U.S. Air Force F-22 Raptors, with help from KC-135 Stratotankers and an E-3 Airborne Warning and Control System, intercepted two separate Russian bomber formations off the Alaskan coast on the morning of June 10.
The first was composed of two Tupolev Tu-95 bombers, two Sukhoi Su-35 fighters, and a Beriev A-50 airborne early warning and control aircraft, and flew “within 20 nautical miles of Alaskan shores,” North American Aerospace Defense Command said in a release. The second formation was made up of a pair of Tu-95s and an A-50, and got within 32 nautical miles of the coast, it added.
NORAD aircraft intercepted the Russian aircraft as they traveled into the Alaskan Air Defense Identification Zone, but they never entered sovereign American airspace, the command noted.

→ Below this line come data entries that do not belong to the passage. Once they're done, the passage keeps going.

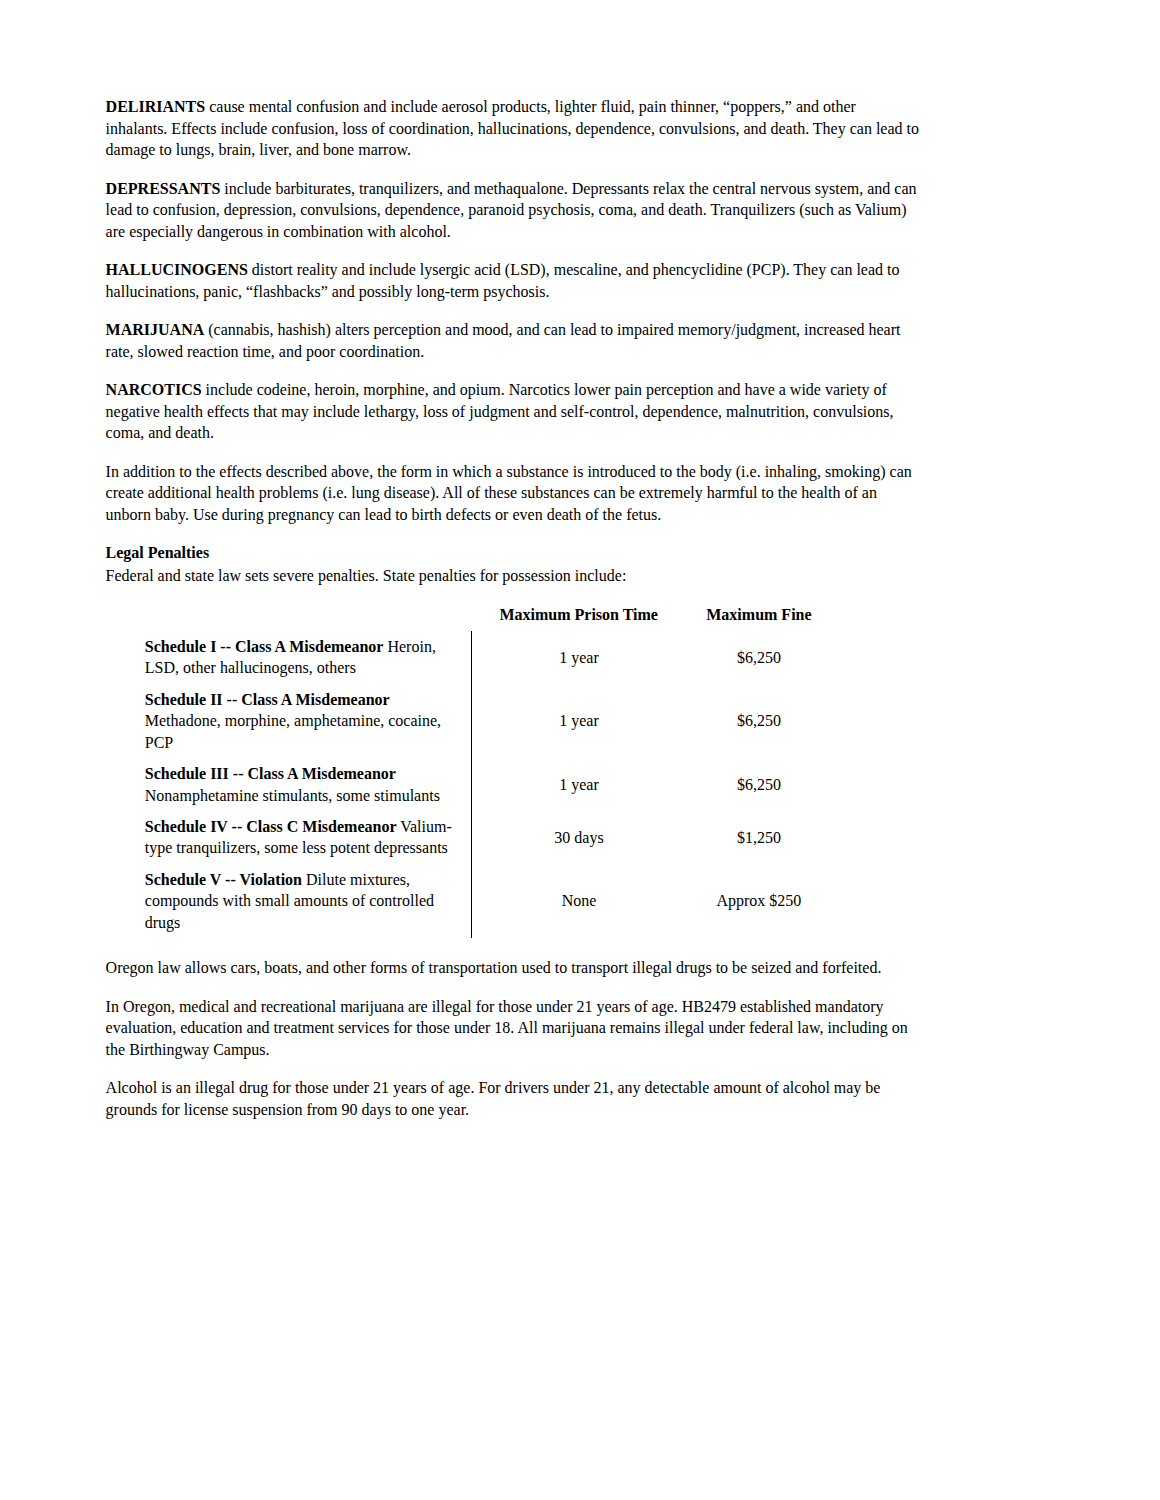DELIRIANTS cause mental confusion and include aerosol products, lighter fluid, pain thinner, “poppers,” and other inhalants. Effects include confusion, loss of coordination, hallucinations, dependence, convulsions, and death. They can lead to damage to lungs, brain, liver, and bone marrow.
DEPRESSANTS include barbiturates, tranquilizers, and methaqualone. Depressants relax the central nervous system, and can lead to confusion, depression, convulsions, dependence, paranoid psychosis, coma, and death. Tranquilizers (such as Valium) are especially dangerous in combination with alcohol.
HALLUCINOGENS distort reality and include lysergic acid (LSD), mescaline, and phencyclidine (PCP). They can lead to hallucinations, panic, “flashbacks” and possibly long-term psychosis.
MARIJUANA (cannabis, hashish) alters perception and mood, and can lead to impaired memory/judgment, increased heart rate, slowed reaction time, and poor coordination.
NARCOTICS include codeine, heroin, morphine, and opium. Narcotics lower pain perception and have a wide variety of negative health effects that may include lethargy, loss of judgment and self-control, dependence, malnutrition, convulsions, coma, and death.
In addition to the effects described above, the form in which a substance is introduced to the body (i.e. inhaling, smoking) can create additional health problems (i.e. lung disease). All of these substances can be extremely harmful to the health of an unborn baby. Use during pregnancy can lead to birth defects or even death of the fetus.
Legal Penalties
Federal and state law sets severe penalties. State penalties for possession include:
| | Maximum Prison Time | Maximum Fine |
| --- | --- | --- |
| Schedule I -- Class A Misdemeanor Heroin, LSD, other hallucinogens, others | 1 year | $6,250 |
| Schedule II -- Class A Misdemeanor Methadone, morphine, amphetamine, cocaine, PCP | 1 year | $6,250 |
| Schedule III -- Class A Misdemeanor Nonamphetamine stimulants, some stimulants | 1 year | $6,250 |
| Schedule IV -- Class C Misdemeanor Valium-type tranquilizers, some less potent depressants | 30 days | $1,250 |
| Schedule V -- Violation Dilute mixtures, compounds with small amounts of controlled drugs | None | Approx $250 |
Oregon law allows cars, boats, and other forms of transportation used to transport illegal drugs to be seized and forfeited.
In Oregon, medical and recreational marijuana are illegal for those under 21 years of age. HB2479 established mandatory evaluation, education and treatment services for those under 18. All marijuana remains illegal under federal law, including on the Birthingway Campus.
Alcohol is an illegal drug for those under 21 years of age. For drivers under 21, any detectable amount of alcohol may be grounds for license suspension from 90 days to one year.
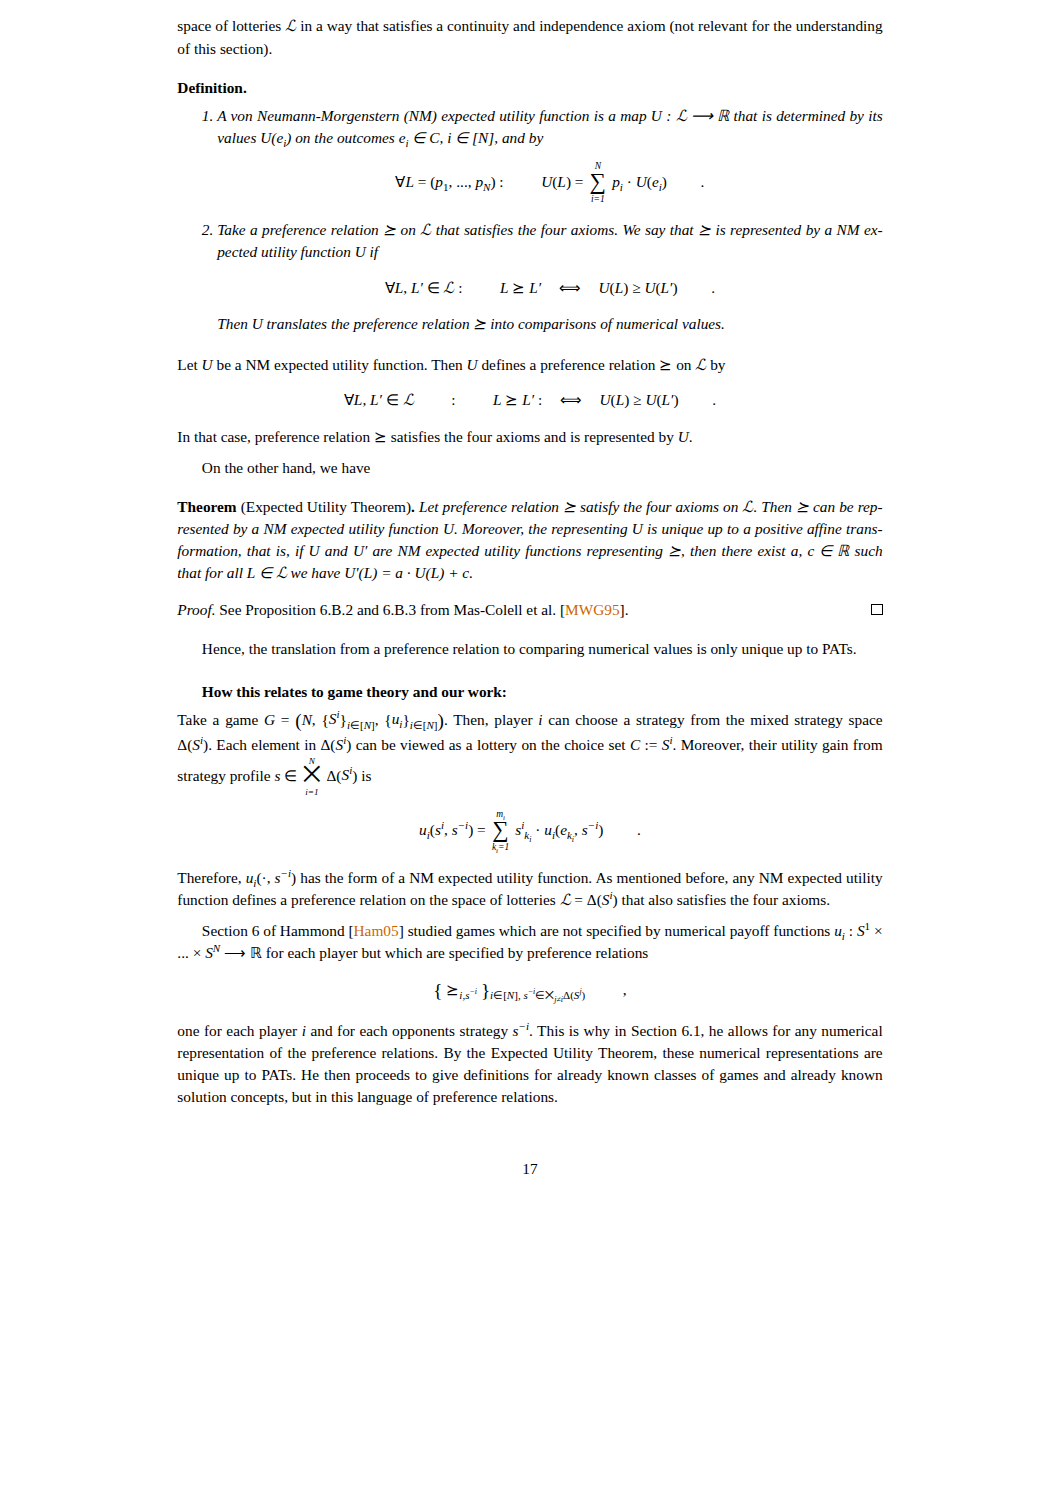space of lotteries ℒ in a way that satisfies a continuity and independence axiom (not relevant for the understanding of this section).
Definition.
A von Neumann-Morgenstern (NM) expected utility function is a map U : ℒ ⟶ ℝ that is determined by its values U(ei) on the outcomes ei ∈ C, i ∈ [N], and by
∀L = (p1, ..., pN) : U(L) = N ∑ i=1 pi · U(ei) .
Take a preference relation ⪰ on ℒ that satisfies the four axioms. We say that ⪰ is represented by a NM expected utility function U if
∀L, L′ ∈ ℒ : L ⪰ L′ ⟺ U(L) ≥ U(L′) .
Then U translates the preference relation ⪰ into comparisons of numerical values.
Let U be a NM expected utility function. Then U defines a preference relation ⪰ on ℒ by
∀L, L′ ∈ ℒ : L ⪰ L′ : ⟺ U(L) ≥ U(L′) .
In that case, preference relation ⪰ satisfies the four axioms and is represented by U.
On the other hand, we have
Theorem (Expected Utility Theorem). Let preference relation ⪰ satisfy the four axioms on ℒ. Then ⪰ can be represented by a NM expected utility function U. Moreover, the representing U is unique up to a positive affine transformation, that is, if U and U′ are NM expected utility functions representing ⪰, then there exist a, c ∈ ℝ such that for all L ∈ ℒ we have U′(L) = a · U(L) + c.
Proof. See Proposition 6.B.2 and 6.B.3 from Mas-Colell et al. [MWG95].
Hence, the translation from a preference relation to comparing numerical values is only unique up to PATs.
How this relates to game theory and our work:
Take a game G = (N, {Si}i∈[N], {ui}i∈[N]). Then, player i can choose a strategy from the mixed strategy space Δ(Si). Each element in Δ(Si) can be viewed as a lottery on the choice set C := Si. Moreover, their utility gain from strategy profile s ∈ N ⨉ i=1 Δ(Si) is
ui(si, s−i) = mi ∑ ki=1 siki · ui(eki, s−i) .
Therefore, ui(·, s−i) has the form of a NM expected utility function. As mentioned before, any NM expected utility function defines a preference relation on the space of lotteries ℒ = Δ(Si) that also satisfies the four axioms.
Section 6 of Hammond [Ham05] studied games which are not specified by numerical payoff functions ui : S1 × ... × SN ⟶ ℝ for each player but which are specified by preference relations
{ ⪰i,s−i }i∈[N], s−i∈⨉j≠iΔ(Sj) ,
one for each player i and for each opponents strategy s−i. This is why in Section 6.1, he allows for any numerical representation of the preference relations. By the Expected Utility Theorem, these numerical representations are unique up to PATs. He then proceeds to give definitions for already known classes of games and already known solution concepts, but in this language of preference relations.
17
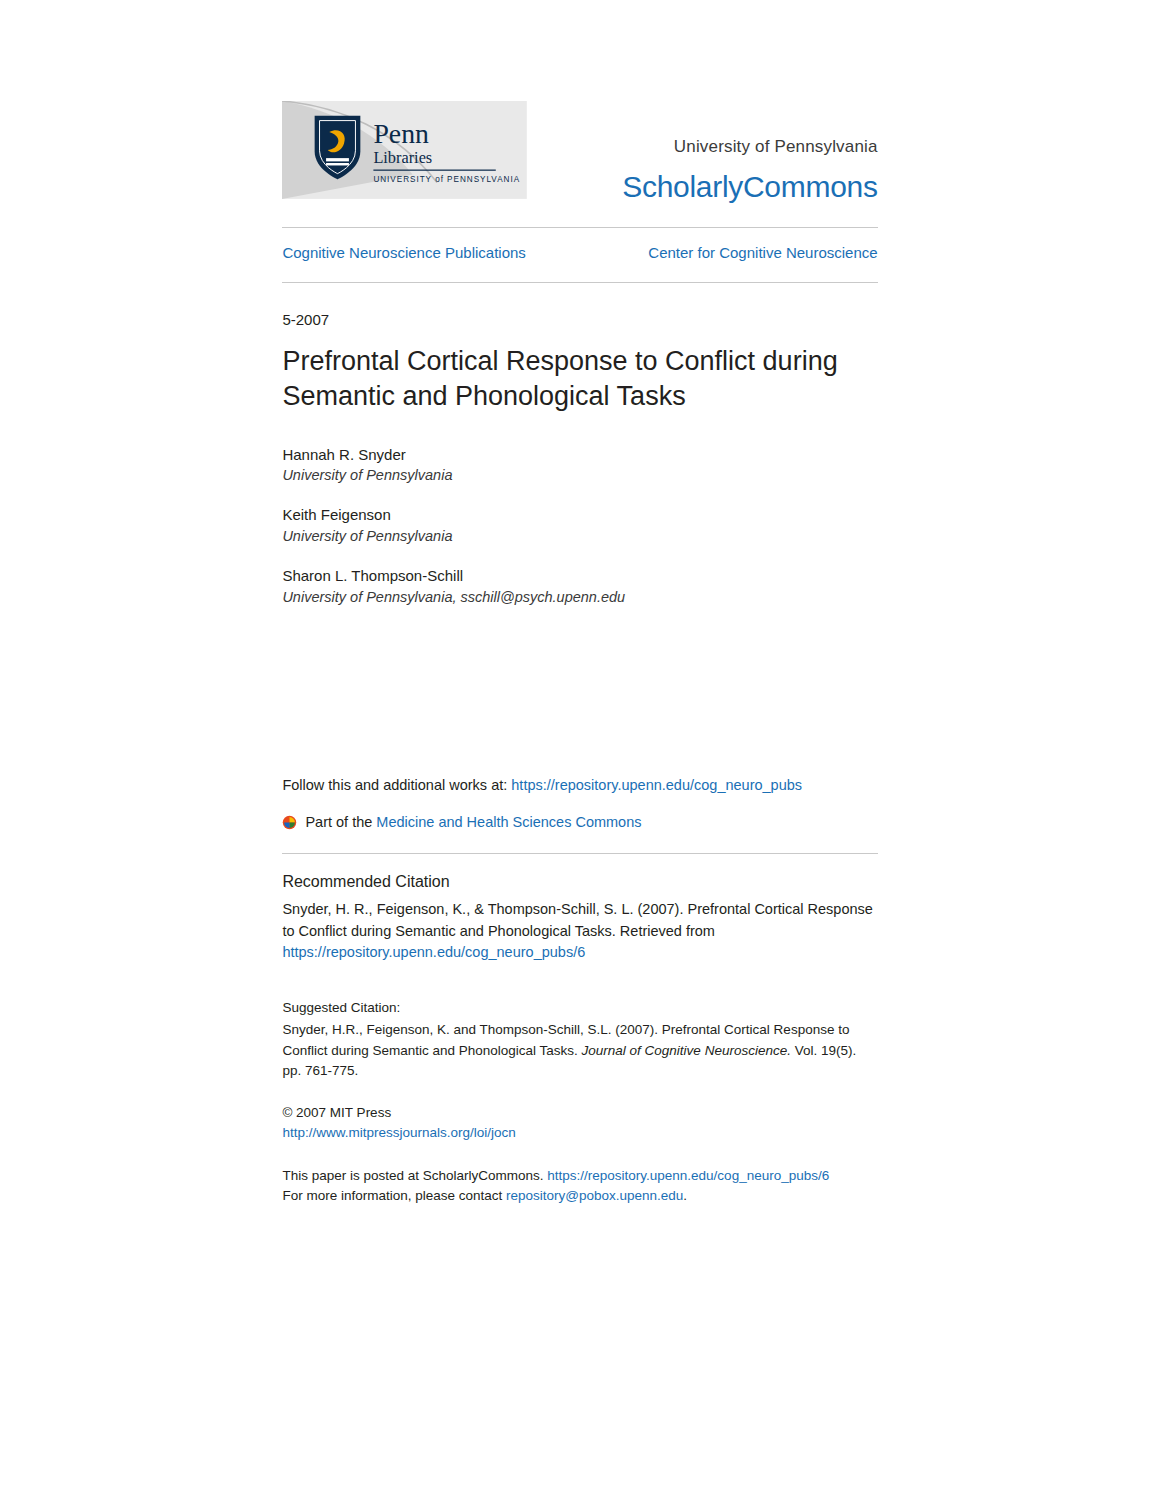Penn Libraries UNIVERSITY of PENNSYLVANIA
University of Pennsylvania
ScholarlyCommons
Cognitive Neuroscience Publications
Center for Cognitive Neuroscience
5-2007
Prefrontal Cortical Response to Conflict during Semantic and Phonological Tasks
Hannah R. Snyder
University of Pennsylvania
Keith Feigenson
University of Pennsylvania
Sharon L. Thompson-Schill
University of Pennsylvania, sschill@psych.upenn.edu
Follow this and additional works at: https://repository.upenn.edu/cog_neuro_pubs
Part of the Medicine and Health Sciences Commons
Recommended Citation
Snyder, H. R., Feigenson, K., & Thompson-Schill, S. L. (2007). Prefrontal Cortical Response to Conflict during Semantic and Phonological Tasks. Retrieved from https://repository.upenn.edu/cog_neuro_pubs/6
Suggested Citation:
Snyder, H.R., Feigenson, K. and Thompson-Schill, S.L. (2007). Prefrontal Cortical Response to Conflict during Semantic and Phonological Tasks. Journal of Cognitive Neuroscience. Vol. 19(5). pp. 761-775.
© 2007 MIT Press
http://www.mitpressjournals.org/loi/jocn
This paper is posted at ScholarlyCommons. https://repository.upenn.edu/cog_neuro_pubs/6
For more information, please contact repository@pobox.upenn.edu.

The Russian Defense Ministry on June 10 uploaded a video to YouTube purportedly depicting scenes from “a planned 11-hour flight” of its Tu-95MS aircraft “over the neutral waters of Chukchi, Bering, and Okhotsk seas, as well as the northern part of the Pacific Ocean.” While the video caption didn’t indicate the date of the flight, the presence of USAF F-22s in the footage suggests these could’ve been the same bombers that were intercepted by NORAD.
“At certain stages of the route, Russian planes accompanied the US Air Force F-22 fighters,” the video’s caption said, nothing that USAF strategic bombers flew along Russian borders five times last month.
The NORAD intercepts and Russian flight come less than two weeks after Russia sent Su-27P and Su-30SM fighters to intercept USAF B-1B Lancers “in neutral waters” in response to a May 29 Bomber Task Force training mission over the Black Sea region.
“Intercepting multiple Russian aircraft demonstrates NORAD forces’ readiness and capability to defend the homelands 24 hours a day, 7 days a week, 365 days a year,” command boss Air Force Gen. Terrence O’Shaughnessy said in the release. “Flying air patrols protects the approaches to our nations and sends a clear message we continue executing our homeland defense missions with the same capability and capacity we always bring to the fight.”
The June 10 intercepts were the command’s first of Russian aircraft since April, a NORAD spokesperson said. However, Russian military aircraft activity prompted a string of U.S. intercepts earlier this year, Air Force Magazine previously reported.
The NORAD events also come in the wake of at least two previous European intercepts of Russian aircraft in 2020.
On March 7, the Norwegian Air Force dispatched aircraft, including F-35As, to intercept Russian aircraft traveling “further south into the so-called GIUK gap (Greenland-Iceland-UK) than normal,” The Barents Observer reported at the time. The same day, the Royal Air Force deployed Typhoon fighters to intercept Russian aircraft that were flying near UK airspace, The Aviationist reported.